■ **Instructions for the task**
Write each line below back out exactly, omitting its pictures.

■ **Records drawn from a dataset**
#####
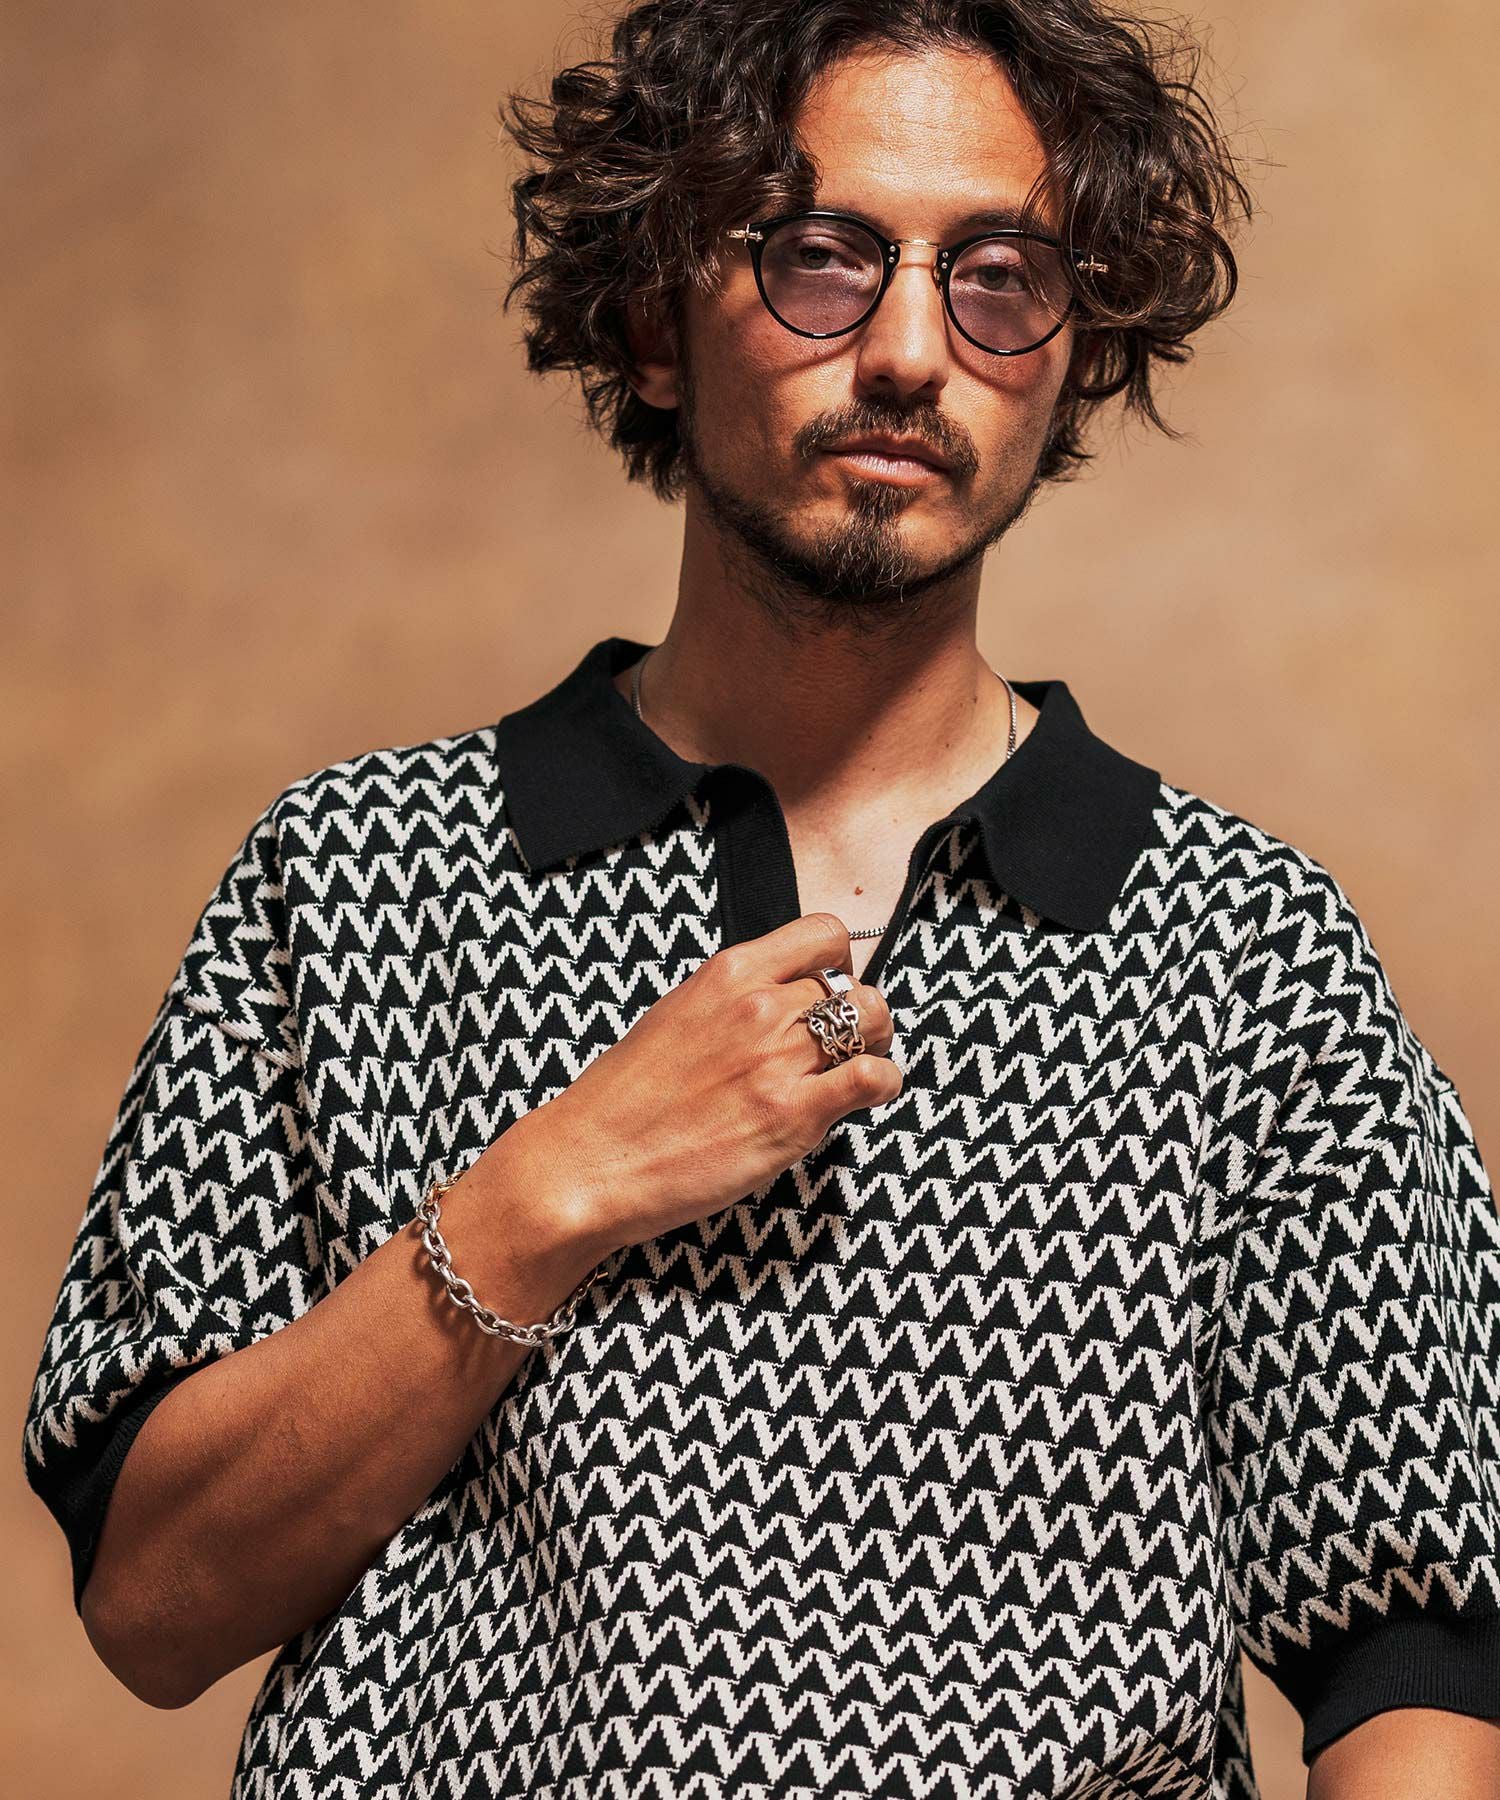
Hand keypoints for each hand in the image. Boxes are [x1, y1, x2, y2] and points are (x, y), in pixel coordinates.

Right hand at [513, 911, 899, 1255]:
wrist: (591, 1163)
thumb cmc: (622, 1102)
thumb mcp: (674, 1018)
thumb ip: (730, 1002)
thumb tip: (777, 1002)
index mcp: (727, 973)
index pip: (823, 934)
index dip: (840, 963)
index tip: (833, 988)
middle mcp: (759, 1006)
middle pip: (855, 985)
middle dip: (861, 1014)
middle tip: (848, 1044)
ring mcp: (779, 1059)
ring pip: (874, 1022)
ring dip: (876, 1046)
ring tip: (856, 1071)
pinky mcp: (794, 1114)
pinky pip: (874, 1078)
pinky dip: (883, 1086)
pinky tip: (865, 1098)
#####
■ **Answer below**
Hand keypoints for each hand in the image. Boxes are [x1, y1, x2, y2] and points are (x, y), in pixel coordinates.

Right hand at [513, 911, 899, 1255]:
wrist: (591, 1163)
thumb cmc: (622, 1102)
thumb mcp: (674, 1018)
thumb ip: (730, 1002)
thumb tip: (777, 1002)
index mcp: (727, 973)
index pip: (823, 934)
index dip: (840, 963)
index tip: (833, 988)
middle mcp: (759, 1006)
middle pip: (855, 985)
middle dip: (861, 1014)
middle tip: (848, 1044)
ring mcp: (779, 1059)
ring pip: (874, 1022)
ring dip: (876, 1046)
ring tip: (856, 1071)
pinky mcp: (794, 1114)
pinky pip: (874, 1078)
pinky dip: (883, 1086)
pinky tip: (865, 1098)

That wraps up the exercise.